##### DOCUMENT SEGMENT #####

The government wastes more on debt interest than it collects in education property taxes, the health and education tax, corporation taxes, fuel taxes and the land transfer tax combined.
This year, the government is wasting $2.3 billion on debt interest payments. That’s about $1,550 per person and the second highest in the country.
But if the government keeps racking up debt and wasting hundreds of millions of dollars a year on interest payments, the government will likely try hiking taxes to keep up with its spending habits.
Taxpayers have already seen the start of that in the last budget when the government hiked income taxes through bracket creep. Bracket creep is a stealth tax hike that happens when the government stops indexing income tax brackets to inflation. That means when Manitobans receive a cost-of-living raise, they can be pushed into a new tax bracket and get a higher tax bill despite not being able to afford anything extra.
This bracket creep tax hike is expected to cost taxpayers $82 million this year. But that cost is going to compound every year and cost taxpayers more because of inflation.
If the government keeps racking up debt and wasting billions of dollars a year on interest payments, there’s a real risk the government will continue to raise taxes on Manitobans.
But it’s clear that more tax hikes won’t fix the government’s problem. A Manitoba family making $75,000 a year already pays more in provincial taxes than a similar family anywhere else in Western Canada.
The government needs to cut up the taxpayer credit card to deliver for taxpayers. The Manitoba NDP’s election platform it said they would only increase spending by $522 million this year. At budget time, the government blew through that promise and increased spending by more than $1.3 billion.
And the government has kept overspending. The latest fiscal update shows the government has spent an additional $129 million over its already inflated spending plans.
Taxpayers can’t afford more debt and they certainly can’t afford higher taxes. Kinew and Sala need to come up with a plan that controls spending and starts to pay down Manitoba’s monstrous debt.

##### INFORMATION GIVEN #####

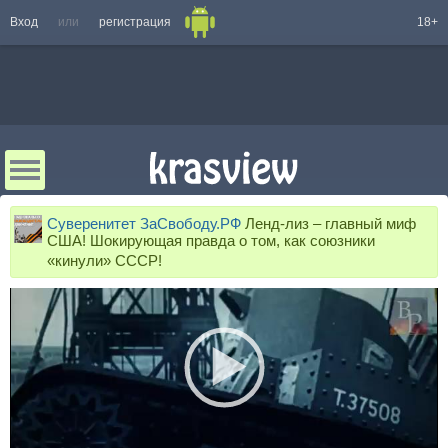
Вход
или
регистрация
18+
Суверенитет ЗаСвободу.РФ
Ленд-лиз – главный миф
США! Шокирующая правда о том, как союзники
«кинули» СССР!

#####

§ ACTIVITY 1
According to the Manitoba debt text, how much is the government spending on debt interest payments this year?
§ ACTIVITY 2
Please quote the Manitoba debt text word for word, starting at "If the government keeps racking up debt and wasting billions" and ending at "inflated spending plans.".
The records were drawn from a separate source.

§ WORKED SOLUTION 1
$2.3 billion

§ WORKED SOLUTION 2
If the government keeps racking up debt and wasting billions of dollars a year on interest payments, there’s a real risk the government will continue to raise taxes on Manitobans.
But it’s clear that more tax hikes won’t fix the government’s problem. A Manitoba family making $75,000 a year already pays more in provincial taxes than a similar family anywhere else in Western Canada.
The government needs to cut up the taxpayer credit card to deliver for taxpayers. The Manitoba NDP’s election platform it said they would only increase spending by $522 million this year. At budget time, the government blew through that promise and increased spending by more than $1.3 billion.
And the government has kept overspending. The latest fiscal update shows the government has spent an additional $129 million over its already inflated spending plans.